I've written before about the dangers of an economic system based on shareholder value. Finally this month in the Harvard Business Review, Roger Martin has a piece called "The Age of Consumer Capitalism" where he debunks the idea that businesses are more profitable when run with shareholder value as the top priority. I'm no economist, but this is just common sense.
Here's a quick quote:
"For three decades, executives have made maximizing shareholder value their top priority. But evidence suggests that shareholders actually do better when firms put the customer first."
And one more:
"It's impossible to continually increase shareholder value, because stock prices are driven by shareholders' expectations about the future, which cannot be raised indefinitely."

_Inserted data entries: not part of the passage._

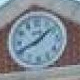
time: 8:07
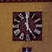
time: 4:59
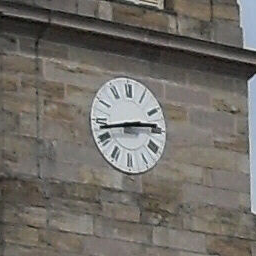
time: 2:42
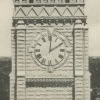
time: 2:00
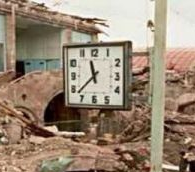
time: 11:37
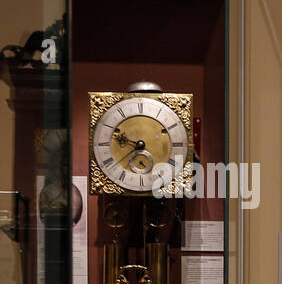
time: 9:38
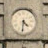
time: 4:31
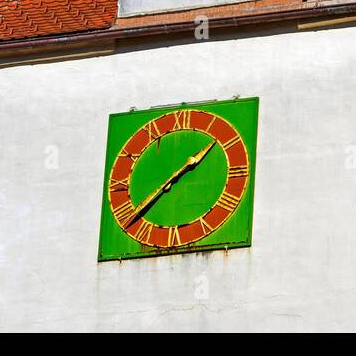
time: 1:37
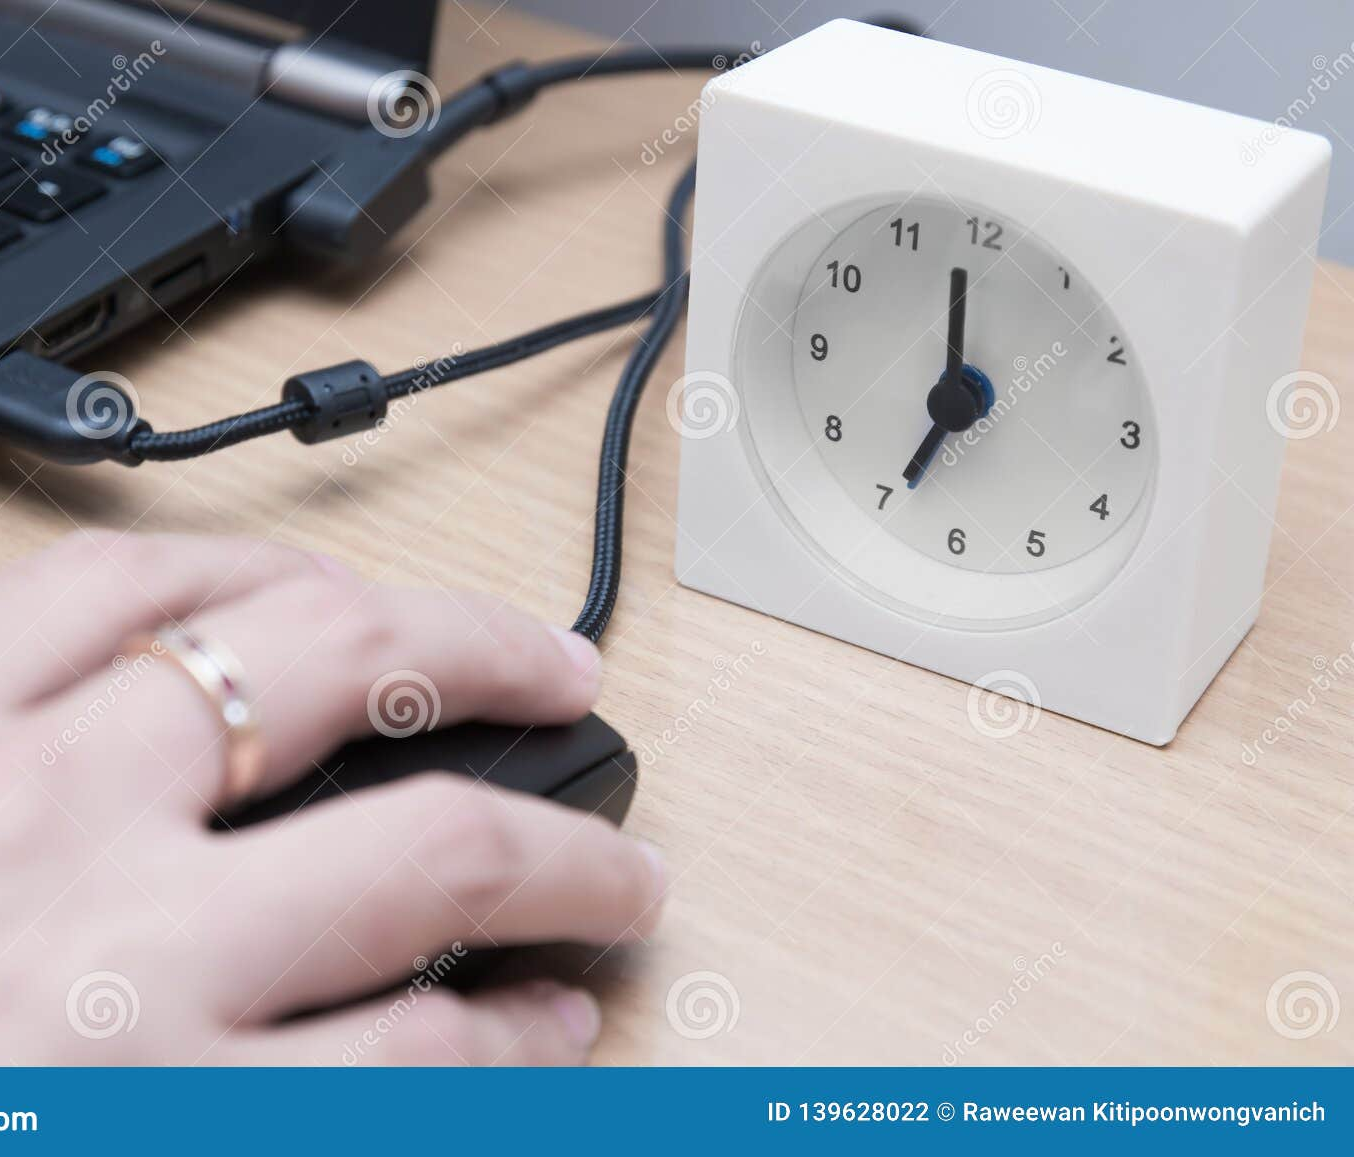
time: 6:58
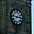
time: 2:46
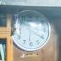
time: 6:20
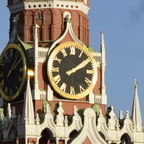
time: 2:09
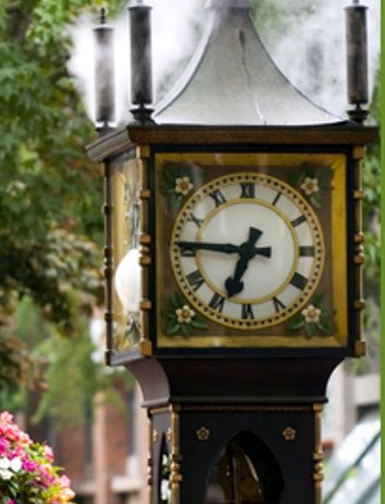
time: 6:45
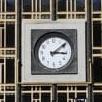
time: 3:09
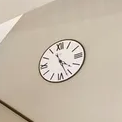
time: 4:26
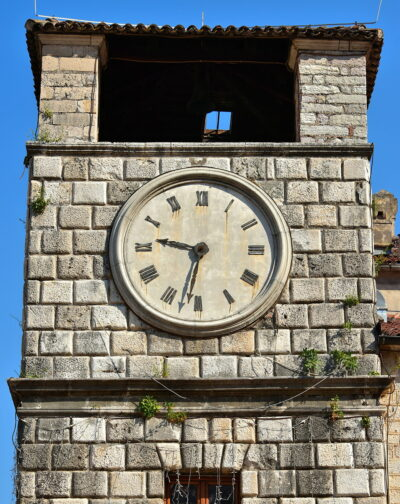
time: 9:32
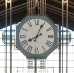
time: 8:04
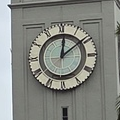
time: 12:09
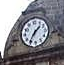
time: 1:36
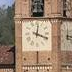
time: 12:18
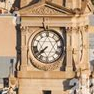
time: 7:37
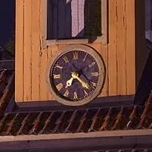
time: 7:22
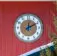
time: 12:10
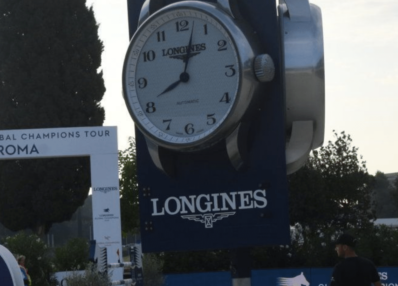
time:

Here's a link to the article excerpt, if your not a subscriber you can purchase the whole article or better yet just pick up the magazine this month, it's stocked full of great ideas for reinvention and HBR's list of 10 solutions for a better world.
To have your focus on providing customers higher value seems obvious, but if you spend much time in finance, you see that even the accounting principles that run the business focus executives on shareholder value rather than customers. It's time for wholesale change. The focus on the customer is a step in the right direction.
Provide a valuable product or service to a customer at a reasonable price and do the most good in the world you can do. There's a recipe for a business that will likely survive even the biggest economic downturn.